ICOMOS Guatemala

Authenticity and Vernacular Architecture

Blanca Niño Norton

Presidente, ICOMOS Guatemala

The recognition of Vernacular Architecture as part of the cultural heritage has increased worldwide in the last years. There is great interest for the conservation and protection of Vernacular Architecture, but it is not possible to protect it without the understanding of the qualities that make these exposed and fragile constructions our cultural heritage.

Universally, Vernacular Architecture is understood as how a community answers to its cultural, physical and economic environment. Architecture that evolves in function of cultural, social, economical and material changes; an architecture in which the structures, the forms, the building materials are determined by the climate, the geology, the geography, the economics and the local culture.

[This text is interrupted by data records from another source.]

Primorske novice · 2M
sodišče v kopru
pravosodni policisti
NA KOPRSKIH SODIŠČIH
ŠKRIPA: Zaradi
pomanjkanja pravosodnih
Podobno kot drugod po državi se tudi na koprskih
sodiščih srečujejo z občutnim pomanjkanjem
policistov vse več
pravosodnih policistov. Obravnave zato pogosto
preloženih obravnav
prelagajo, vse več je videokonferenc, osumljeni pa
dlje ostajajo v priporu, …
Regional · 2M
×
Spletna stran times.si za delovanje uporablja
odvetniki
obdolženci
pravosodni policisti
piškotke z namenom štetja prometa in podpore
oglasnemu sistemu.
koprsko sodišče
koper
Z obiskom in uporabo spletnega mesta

Some Vernacular Architecture characteristics are: local labor, handycrafted technics, local materials, application of non-professional knowledge based on experience, capacity of adaptation to cultural and environmental changes.

The diversity of cultural expressions that are the essence of the Vernacular Architecture does not make the evaluation of its authenticity an easy matter. The Vernacular Architecture does not follow a unique typology but represents the expression of each community. It will be impossible to understand hand made architecture without knowing the cultural roots of the creating hands. We can not study the monument in an isolated way, nor restore it or conserve it. The authenticity in Vernacular Architecture has an abstract value for it is the sensibility and simplicity of a group that creates and transforms the space to develop its daily life.

The authenticity in Vernacular Architecture not only refers to the meaning of original or genuine, but also the meaning of artistic creativity of forms and volumes while defining a space. It refers to the honesty of being what it is, without trying to represent something it is not.